5 weeks since I had Charlie.
Id be lying if I said the past 5 weeks have been easy. And I'm not talking just about taking care of a baby. That part is hard- but nothing compared to the voices in my head that have pushed me to the edge of relapse.
Everyday I have to remind myself to eat- because it is SO easy to forget right now- and most days I would like to forget a meal or two. Maybe then the weight would be gone- and I could stop obsessing about my body.
I know that's not the answer. But it seems really nice some days. Most days.
I don't know what I weigh- or how much weight I gained while pregnant. I haven't known my weight for over 3 years. What I do know is that my clothes don't fit. And that I feel super out of shape.
Every time I try & talk about this and my feelings- I get told "it's only been a month" or "you look great" etc etc. while I appreciate the compliments, they really don't mean anything. It's mostly people saying what they think they should say. It's just like how everyone says "I can't even tell you're pregnant" when you are 8 months pregnant and huge.
People say those things to be nice. Because they think they should say them, and while the sentiment in sweet- it would probably be better to say nothing.
Why would it be better to say nothing?
Because I know you are lying.
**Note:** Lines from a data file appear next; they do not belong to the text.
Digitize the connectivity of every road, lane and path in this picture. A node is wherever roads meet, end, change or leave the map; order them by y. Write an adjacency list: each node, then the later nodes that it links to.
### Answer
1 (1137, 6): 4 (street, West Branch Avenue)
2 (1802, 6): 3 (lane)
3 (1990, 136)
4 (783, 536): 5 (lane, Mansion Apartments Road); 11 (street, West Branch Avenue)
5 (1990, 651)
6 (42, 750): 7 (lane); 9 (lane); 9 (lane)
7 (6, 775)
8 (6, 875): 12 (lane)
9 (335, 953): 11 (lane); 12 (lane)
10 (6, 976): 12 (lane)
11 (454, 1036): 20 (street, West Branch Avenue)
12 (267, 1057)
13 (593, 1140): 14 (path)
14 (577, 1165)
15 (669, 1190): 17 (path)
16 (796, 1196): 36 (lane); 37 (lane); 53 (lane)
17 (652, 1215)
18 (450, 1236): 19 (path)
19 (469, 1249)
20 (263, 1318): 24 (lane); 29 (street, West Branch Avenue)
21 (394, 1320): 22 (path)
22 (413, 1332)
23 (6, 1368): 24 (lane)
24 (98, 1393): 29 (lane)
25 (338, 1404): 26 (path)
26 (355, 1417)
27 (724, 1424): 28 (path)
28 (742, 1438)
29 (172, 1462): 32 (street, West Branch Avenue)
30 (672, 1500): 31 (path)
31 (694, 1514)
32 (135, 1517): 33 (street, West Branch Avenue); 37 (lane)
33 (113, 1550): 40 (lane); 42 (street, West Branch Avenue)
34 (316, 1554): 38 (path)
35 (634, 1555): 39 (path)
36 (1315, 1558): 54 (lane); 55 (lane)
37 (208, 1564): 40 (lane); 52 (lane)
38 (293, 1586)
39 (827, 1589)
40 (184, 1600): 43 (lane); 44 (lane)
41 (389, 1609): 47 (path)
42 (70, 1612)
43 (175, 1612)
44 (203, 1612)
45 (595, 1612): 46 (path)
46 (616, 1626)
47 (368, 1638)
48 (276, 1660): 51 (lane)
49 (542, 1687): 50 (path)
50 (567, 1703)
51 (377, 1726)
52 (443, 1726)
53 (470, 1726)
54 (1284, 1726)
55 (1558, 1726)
And when people lie to me- especially about my body or my mental health- it makes me feel really sick- and like a burden. It actually makes me feel worse. About everything. And it makes me want to never open up again.
It's gonna be a battle- like everything else for the past 3 years. And honestly- I'm tired of fighting. So giving in & relapsing- doesn't sound so bad. Like just stop eating for awhile- lose the weight- get my body back- and then work on recovery... Again. I've done it before- I can do it again... Right?
There is a sick comfort in these thoughts. They feel safe. They feel like home.